The bipartisan resolution has found support from nine Democrats and six Republicans. It has been referred to the House Foreign Affairs Sub-Committee on Asia and the Pacific. "This resolution's strong bipartisan support shows that the rights of religious minorities in India are a priority for the US Congress,"said Congressman Keith Ellison in a joint press release with Congressman Joe Pitts after the introduction of the resolution.
"India is big enough for all its citizens. Its best leaders have worked to promote unity among its diverse populations, not division," commented Ellison referring to the elevation of Modi as the prime ministerial candidate of the BJP. "India is a land of unrivaled religious diversity, but with such diversity comes great responsibility in ensuring the rights of religious minorities," added Pitts.
Echoing the sentiments of the Congressmen, the Campaign Against Genocide (CAG) spokesperson Kannan Srinivasan said: "It is a sad day for all Indians, that a man whose complicity in mass violence and suppression of minorities is acknowledged internationally, happens to be the Prime Ministerial candidate of a major political party in India." 
He added: "The fact that threats to our secular polity and traditionally rich diversity are now an international concern, should cause all Indians to reflect on the direction our country has taken in recent years. Thankfully, this trend is not irreversible." CAG is an apex body of tens of Indian diaspora organisations formed in the US following the Gujarat riots to campaign against the danger of communalism in India.
Meanwhile, senior Gujarat-based human rights activist Father Cedric Prakash, welcoming the resolution has said that it “yet another historic initiative” on the part of two US Congressmen Keith Ellison and Joseph Pitts.
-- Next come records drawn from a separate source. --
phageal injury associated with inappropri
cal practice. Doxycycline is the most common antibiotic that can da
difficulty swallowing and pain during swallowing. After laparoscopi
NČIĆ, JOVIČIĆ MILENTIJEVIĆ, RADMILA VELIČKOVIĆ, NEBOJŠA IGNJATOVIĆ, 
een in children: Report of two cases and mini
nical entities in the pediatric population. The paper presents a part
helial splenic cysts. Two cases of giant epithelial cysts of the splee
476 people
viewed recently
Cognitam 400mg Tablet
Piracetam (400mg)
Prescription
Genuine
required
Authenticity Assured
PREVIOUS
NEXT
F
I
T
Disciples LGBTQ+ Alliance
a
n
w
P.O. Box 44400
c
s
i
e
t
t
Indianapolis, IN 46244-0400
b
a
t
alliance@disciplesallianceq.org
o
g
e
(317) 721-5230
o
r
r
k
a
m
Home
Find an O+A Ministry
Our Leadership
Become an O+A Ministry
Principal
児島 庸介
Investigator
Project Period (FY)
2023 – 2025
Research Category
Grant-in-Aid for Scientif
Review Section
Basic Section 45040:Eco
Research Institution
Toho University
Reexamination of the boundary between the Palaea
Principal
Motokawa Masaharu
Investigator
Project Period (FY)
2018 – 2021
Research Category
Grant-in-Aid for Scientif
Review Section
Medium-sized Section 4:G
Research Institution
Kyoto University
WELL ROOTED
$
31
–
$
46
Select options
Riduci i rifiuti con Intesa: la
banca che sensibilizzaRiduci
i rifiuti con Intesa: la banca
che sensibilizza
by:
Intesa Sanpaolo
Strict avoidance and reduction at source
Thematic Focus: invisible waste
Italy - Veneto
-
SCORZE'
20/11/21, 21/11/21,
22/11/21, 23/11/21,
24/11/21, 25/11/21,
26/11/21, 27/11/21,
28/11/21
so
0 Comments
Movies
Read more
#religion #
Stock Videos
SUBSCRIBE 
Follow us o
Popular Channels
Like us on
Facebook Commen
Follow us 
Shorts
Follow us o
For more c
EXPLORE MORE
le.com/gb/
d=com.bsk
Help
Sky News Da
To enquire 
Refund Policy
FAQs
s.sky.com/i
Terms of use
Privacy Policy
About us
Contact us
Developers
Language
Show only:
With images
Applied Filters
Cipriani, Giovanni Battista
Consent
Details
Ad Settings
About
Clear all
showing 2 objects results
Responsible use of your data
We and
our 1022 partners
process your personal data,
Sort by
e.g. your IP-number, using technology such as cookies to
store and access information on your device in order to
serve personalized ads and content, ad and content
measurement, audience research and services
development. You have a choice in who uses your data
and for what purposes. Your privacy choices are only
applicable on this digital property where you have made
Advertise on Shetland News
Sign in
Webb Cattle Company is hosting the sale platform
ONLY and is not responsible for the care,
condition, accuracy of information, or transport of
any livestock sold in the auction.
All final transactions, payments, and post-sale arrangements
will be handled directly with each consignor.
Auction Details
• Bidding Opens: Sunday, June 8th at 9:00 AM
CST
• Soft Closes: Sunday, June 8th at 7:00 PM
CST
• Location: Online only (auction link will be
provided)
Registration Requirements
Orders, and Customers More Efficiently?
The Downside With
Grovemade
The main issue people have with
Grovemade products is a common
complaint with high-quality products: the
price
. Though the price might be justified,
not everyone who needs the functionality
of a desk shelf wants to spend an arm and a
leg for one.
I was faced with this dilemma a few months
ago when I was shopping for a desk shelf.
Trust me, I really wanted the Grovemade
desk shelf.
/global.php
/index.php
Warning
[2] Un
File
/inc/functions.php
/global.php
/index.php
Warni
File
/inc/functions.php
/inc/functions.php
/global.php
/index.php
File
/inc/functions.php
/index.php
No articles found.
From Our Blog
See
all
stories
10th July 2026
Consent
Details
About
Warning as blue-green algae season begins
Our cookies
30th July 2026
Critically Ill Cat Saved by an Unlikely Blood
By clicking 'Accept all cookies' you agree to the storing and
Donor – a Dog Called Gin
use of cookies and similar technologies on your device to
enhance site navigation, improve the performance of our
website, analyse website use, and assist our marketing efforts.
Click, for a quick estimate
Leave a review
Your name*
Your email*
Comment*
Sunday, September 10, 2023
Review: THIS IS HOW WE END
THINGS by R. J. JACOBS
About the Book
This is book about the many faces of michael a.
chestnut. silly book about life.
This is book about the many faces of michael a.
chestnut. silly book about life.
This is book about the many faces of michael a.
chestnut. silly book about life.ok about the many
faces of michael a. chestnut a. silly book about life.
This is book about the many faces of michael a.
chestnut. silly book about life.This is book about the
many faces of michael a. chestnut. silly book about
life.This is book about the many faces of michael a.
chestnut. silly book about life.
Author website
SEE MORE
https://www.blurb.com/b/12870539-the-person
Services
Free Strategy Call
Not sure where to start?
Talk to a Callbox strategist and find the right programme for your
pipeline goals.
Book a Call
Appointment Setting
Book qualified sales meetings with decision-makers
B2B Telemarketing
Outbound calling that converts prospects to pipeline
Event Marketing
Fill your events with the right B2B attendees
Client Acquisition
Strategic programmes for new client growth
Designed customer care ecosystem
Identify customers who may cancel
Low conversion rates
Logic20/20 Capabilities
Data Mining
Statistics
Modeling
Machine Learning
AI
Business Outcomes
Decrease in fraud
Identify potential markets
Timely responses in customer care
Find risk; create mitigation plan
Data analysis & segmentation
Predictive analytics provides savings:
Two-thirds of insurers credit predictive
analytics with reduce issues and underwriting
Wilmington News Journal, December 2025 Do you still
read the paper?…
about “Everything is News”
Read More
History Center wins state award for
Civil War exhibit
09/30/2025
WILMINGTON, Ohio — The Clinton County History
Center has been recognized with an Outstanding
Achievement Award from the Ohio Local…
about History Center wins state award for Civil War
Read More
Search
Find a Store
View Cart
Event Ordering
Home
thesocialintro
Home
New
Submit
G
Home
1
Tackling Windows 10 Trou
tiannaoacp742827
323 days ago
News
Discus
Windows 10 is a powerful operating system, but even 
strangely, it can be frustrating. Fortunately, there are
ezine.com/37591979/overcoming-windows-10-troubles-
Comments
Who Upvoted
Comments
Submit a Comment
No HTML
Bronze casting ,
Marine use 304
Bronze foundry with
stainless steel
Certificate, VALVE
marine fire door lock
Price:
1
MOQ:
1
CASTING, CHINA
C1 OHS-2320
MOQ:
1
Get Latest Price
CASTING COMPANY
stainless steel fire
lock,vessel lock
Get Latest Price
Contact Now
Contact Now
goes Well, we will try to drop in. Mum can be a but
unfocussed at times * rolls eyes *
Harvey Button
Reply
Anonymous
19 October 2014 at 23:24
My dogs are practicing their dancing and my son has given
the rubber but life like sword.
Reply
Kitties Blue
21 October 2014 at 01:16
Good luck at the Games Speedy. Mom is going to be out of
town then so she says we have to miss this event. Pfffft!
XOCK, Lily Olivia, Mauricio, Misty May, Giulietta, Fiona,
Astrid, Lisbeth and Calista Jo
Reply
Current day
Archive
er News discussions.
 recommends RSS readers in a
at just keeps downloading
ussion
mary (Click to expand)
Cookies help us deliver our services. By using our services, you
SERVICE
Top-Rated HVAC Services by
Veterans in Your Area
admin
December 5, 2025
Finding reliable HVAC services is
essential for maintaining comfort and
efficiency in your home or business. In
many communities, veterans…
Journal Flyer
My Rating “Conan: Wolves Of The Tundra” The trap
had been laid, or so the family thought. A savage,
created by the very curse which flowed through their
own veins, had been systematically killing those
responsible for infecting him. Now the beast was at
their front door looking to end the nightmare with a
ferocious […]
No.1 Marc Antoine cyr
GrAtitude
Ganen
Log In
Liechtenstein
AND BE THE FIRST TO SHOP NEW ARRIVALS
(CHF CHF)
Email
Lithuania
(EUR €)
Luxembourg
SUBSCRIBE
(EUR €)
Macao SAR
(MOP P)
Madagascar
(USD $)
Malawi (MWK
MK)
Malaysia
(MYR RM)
He adds, “Already several other leading US lawmakers have endorsed the resolution and many more are expected to sign it in the coming days.”
Suggesting the reason for supporting the resolution, the activist said, it “hails India's religious pluralism and diversity. It however voices serious concerns on the way religious minorities have been targeted in several Indian states and asks the Indian government to ensure their protection. It also calls upon the US State
Department to continue to deny a visa to Narendra Modi to enter the US.”

'Poster boy' of failure to punish the violent

The resolution comes close on heels of two top members of a US Congress-constituted commission on religious freedom have expressed sadness over nomination of Modi as BJP prime ministerial candidate, terming him as the “poster boy” of India’s failure to punish the violent. “It was another son of Gujarat, Mahatma Gandhi, who once offered a broad, tolerant vision for the country and its multi-religious society,” write Katrina Lantos Swett and Mary Ann Glendon, in a special op-ed Special to CNN.
“So, as 2014 draws nigh, whose vision will be embraced? Which India will prevail that of religious freedom or religious intolerance? Time will tell,” they write. While Swett is Vice Chairwoman of the US Commission on International Religious Freedom (USCIRF), Glendon is a USCIRF Commissioner. “The poster child for India’s failure to punish the violent remains Narendra Modi, who is Gujarat’s chief minister a post he held during the 2002 riots,” they say.
“Gujarat’s high court rapped the Modi administration for inaction and ordered compensation for religious structures that suffered damage. In 2005, the US State Department agreed with the recommendation of USCIRF and others to revoke Modi’s visa,” they say. “True, in April 2012, the highest court’s Special Investigative Team failed to prove guilt against Modi and others in a case involving the deaths of nearly 70 people. But he remains implicated in other Gujarat-associated cases that have yet to be investigated or adjudicated,” the op-ed says.